Making it easier to restart interrupted runs
This is issue is track/discuss the development of functionality that would allow an easier restarting of the dynesty sampler in ther case of the crash (timeout in HPC environment). (see i.e. #371) Also some docs may be useful to explain how to do that.
Possible ways of dealing with this include
- Implement some sort of checkpointing that would allow restarts even when sampling with a simple run_nested
- Still require the iterator based sampling for restarts, but make it easier to restart, i.e. implement the set_pool() method that would correctly set pool without having to do manually sampler.pool=X sampler.loglikehood.pool=X )
This would be a great feature. Are there existing ways to continue an interrupted run (due to HPC timeout) on jobs without a pool? Specifically in the case where I've used the new HDF5 feature to save history...thanks!

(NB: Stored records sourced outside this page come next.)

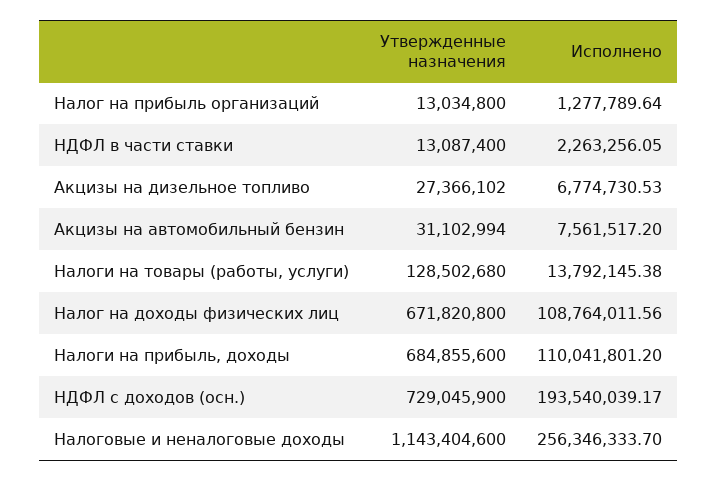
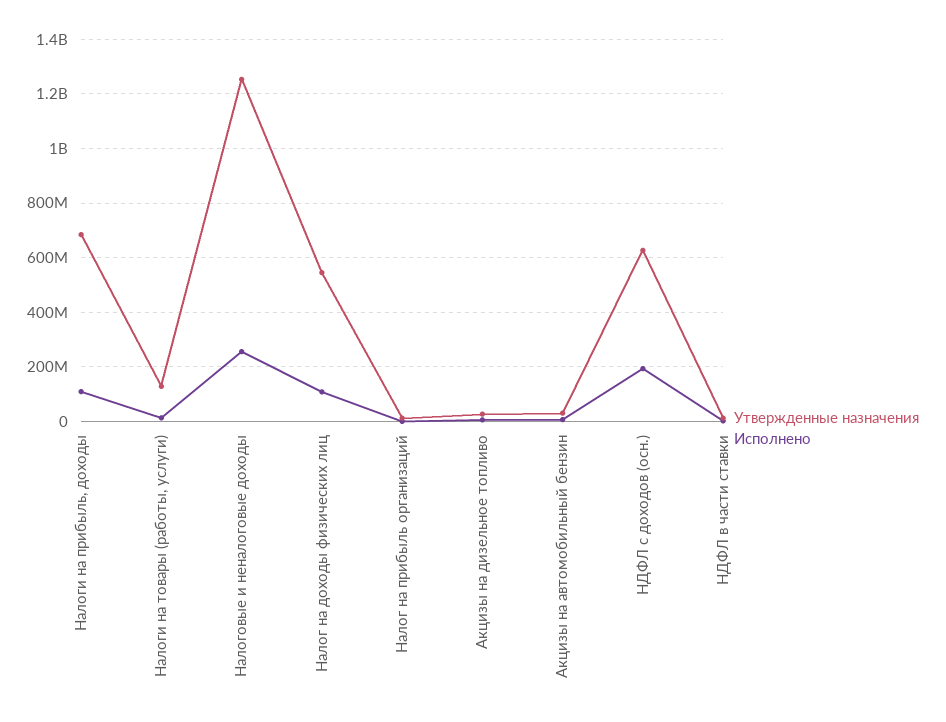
  {
    "Утвержденные назначения": {
      "Налог на прибыль организаций": 13034800,
      "НДФЛ в части ставки": 13087400,
      "Акцизы на дизельное топливо": 27366102,
      "Акцизы на автомобильный бензин": 31102994,
      "Налоги на товары (работы, услуги)": 128502680,
-     "Налог на доходы физических лиц": 671820800,
+     "Налог на доходы физических лиц": 550000000,
      "Налоги на прибыль, доходы": 684855600,
-     "НДФЛ с доходов (осн.)": 729045900,
+     "НДФЛ с доходов (осн.)": 625000000,
-     "Налоговые и неналоговые доходы": 1143404600
+     "Налоговые и неналоговые доходы": 1250000000
    },
    "Исполнено": {
      "Налог на прибыль организаций": 1277789.64,
      "НДФЛ в части ставки": 2263256.05,
      "Акцизы на дизельное топливо": 6774730.53,
      "Акцизы на автомобильный бензин": 7561517.2,
      "Налоги на товары (работы, услуги)": 13792145.38,
      "Налог на доходы физических лиц": 108764011.56,
      "Налоги на прибыль, доходы": 110041801.2,
      "НДФЛ с доходов (осн.)": 193540039.17,
      "Налоговые и неналоговые доходы": 256346333.7
    }
  }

The simplest way is to use a generator https://dynesty.readthedocs.io/en/latest/quickstart.html?highlight=generator#running-externally while pickling periodically the sampler. The HDF5 history won't help here much though (as hdf5 history only saves the function evaluations, but not the state of the sampler).
Ahhhh got it. Okay I will periodically pickle thank you!
@runburg @segasai FWIW, in PyCBC we checkpoint dynesty by writing the pickle data to our hdf files; see line 371 here, which eventually calls this function to dump the pickle data to the hdf file. We use this in an HPC environment all the time. We're not using dynesty's hdf history functionality as this predates that (and we have our own format for hdf files anyway), but I would think you could do something similar to those files.
For people observing this issue, I have a test implementation of the resuming interrupted runs in PR #386 . Any feedback on the implementation/interface would be helpful.
The #386 has been merged, so this issue is resolved.